[Material shown — start]
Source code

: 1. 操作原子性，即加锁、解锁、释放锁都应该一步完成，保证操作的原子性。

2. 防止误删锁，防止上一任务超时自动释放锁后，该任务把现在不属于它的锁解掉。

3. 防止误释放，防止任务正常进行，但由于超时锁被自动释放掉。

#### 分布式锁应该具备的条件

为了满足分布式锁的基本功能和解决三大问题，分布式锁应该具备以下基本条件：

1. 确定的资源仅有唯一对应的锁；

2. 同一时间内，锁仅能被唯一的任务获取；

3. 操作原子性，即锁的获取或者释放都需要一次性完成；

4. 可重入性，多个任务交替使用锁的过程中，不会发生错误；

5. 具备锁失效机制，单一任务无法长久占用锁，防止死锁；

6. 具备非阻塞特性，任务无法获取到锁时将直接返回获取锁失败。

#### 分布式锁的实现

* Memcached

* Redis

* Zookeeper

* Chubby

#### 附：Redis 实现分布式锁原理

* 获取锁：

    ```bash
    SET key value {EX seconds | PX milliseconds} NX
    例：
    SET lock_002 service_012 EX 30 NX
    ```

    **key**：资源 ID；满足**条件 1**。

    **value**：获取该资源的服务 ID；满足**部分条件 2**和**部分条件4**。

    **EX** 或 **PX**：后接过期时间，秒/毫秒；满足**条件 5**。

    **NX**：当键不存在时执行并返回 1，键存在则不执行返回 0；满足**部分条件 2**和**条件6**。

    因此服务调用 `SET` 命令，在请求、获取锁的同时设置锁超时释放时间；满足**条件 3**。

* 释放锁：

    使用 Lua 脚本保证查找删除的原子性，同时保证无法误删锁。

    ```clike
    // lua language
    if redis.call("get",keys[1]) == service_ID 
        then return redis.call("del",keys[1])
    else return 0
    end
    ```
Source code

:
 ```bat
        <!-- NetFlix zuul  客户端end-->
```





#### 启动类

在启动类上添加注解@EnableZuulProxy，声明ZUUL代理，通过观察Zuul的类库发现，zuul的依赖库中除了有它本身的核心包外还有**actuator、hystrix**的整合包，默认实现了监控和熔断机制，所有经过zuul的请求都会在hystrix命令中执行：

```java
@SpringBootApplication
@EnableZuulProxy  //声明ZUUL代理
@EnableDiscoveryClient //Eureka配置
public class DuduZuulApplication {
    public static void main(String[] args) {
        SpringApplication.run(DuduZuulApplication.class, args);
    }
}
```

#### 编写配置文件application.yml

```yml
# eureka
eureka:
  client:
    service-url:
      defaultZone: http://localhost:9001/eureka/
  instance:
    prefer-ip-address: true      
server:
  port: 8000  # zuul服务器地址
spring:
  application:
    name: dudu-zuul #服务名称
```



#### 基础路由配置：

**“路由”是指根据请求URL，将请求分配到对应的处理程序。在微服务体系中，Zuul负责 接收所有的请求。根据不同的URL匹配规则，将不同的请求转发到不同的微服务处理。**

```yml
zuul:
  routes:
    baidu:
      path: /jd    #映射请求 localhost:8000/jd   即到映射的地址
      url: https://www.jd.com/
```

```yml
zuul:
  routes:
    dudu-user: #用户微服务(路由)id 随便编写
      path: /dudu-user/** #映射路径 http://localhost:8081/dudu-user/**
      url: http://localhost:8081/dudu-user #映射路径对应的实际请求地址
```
[Material shown — finish]
[Material shown — start]
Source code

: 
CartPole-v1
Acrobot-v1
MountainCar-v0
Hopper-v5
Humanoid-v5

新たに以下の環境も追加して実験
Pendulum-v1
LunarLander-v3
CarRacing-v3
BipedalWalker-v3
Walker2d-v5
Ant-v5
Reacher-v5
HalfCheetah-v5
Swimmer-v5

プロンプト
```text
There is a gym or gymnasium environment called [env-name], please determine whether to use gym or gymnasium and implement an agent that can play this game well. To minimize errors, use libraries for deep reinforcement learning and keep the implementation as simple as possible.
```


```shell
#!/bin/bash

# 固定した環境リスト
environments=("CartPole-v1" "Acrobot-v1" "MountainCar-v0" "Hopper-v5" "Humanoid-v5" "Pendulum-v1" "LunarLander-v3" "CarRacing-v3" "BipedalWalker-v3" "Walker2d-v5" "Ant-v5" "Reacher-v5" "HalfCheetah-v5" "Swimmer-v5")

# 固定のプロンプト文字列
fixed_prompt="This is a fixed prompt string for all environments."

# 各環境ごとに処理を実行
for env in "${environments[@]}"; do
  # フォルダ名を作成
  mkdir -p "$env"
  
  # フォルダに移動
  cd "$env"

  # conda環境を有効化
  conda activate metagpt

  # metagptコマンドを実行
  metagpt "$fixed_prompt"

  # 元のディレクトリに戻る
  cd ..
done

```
[Material shown — finish]
## Exercise details
Above are the entries; copy out every line among them that contains the word "Humanoid".

## Written solution
Humanoid-v5
environments=("CartPole-v1" "Acrobot-v1" "MountainCar-v0" "Hopper-v5" "Humanoid-v5" "Pendulum-v1" "LunarLander-v3" "CarRacing-v3" "BipedalWalker-v3" "Walker2d-v5" "Ant-v5" "Reacher-v5" "HalfCheetah-v5" "Swimmer-v5")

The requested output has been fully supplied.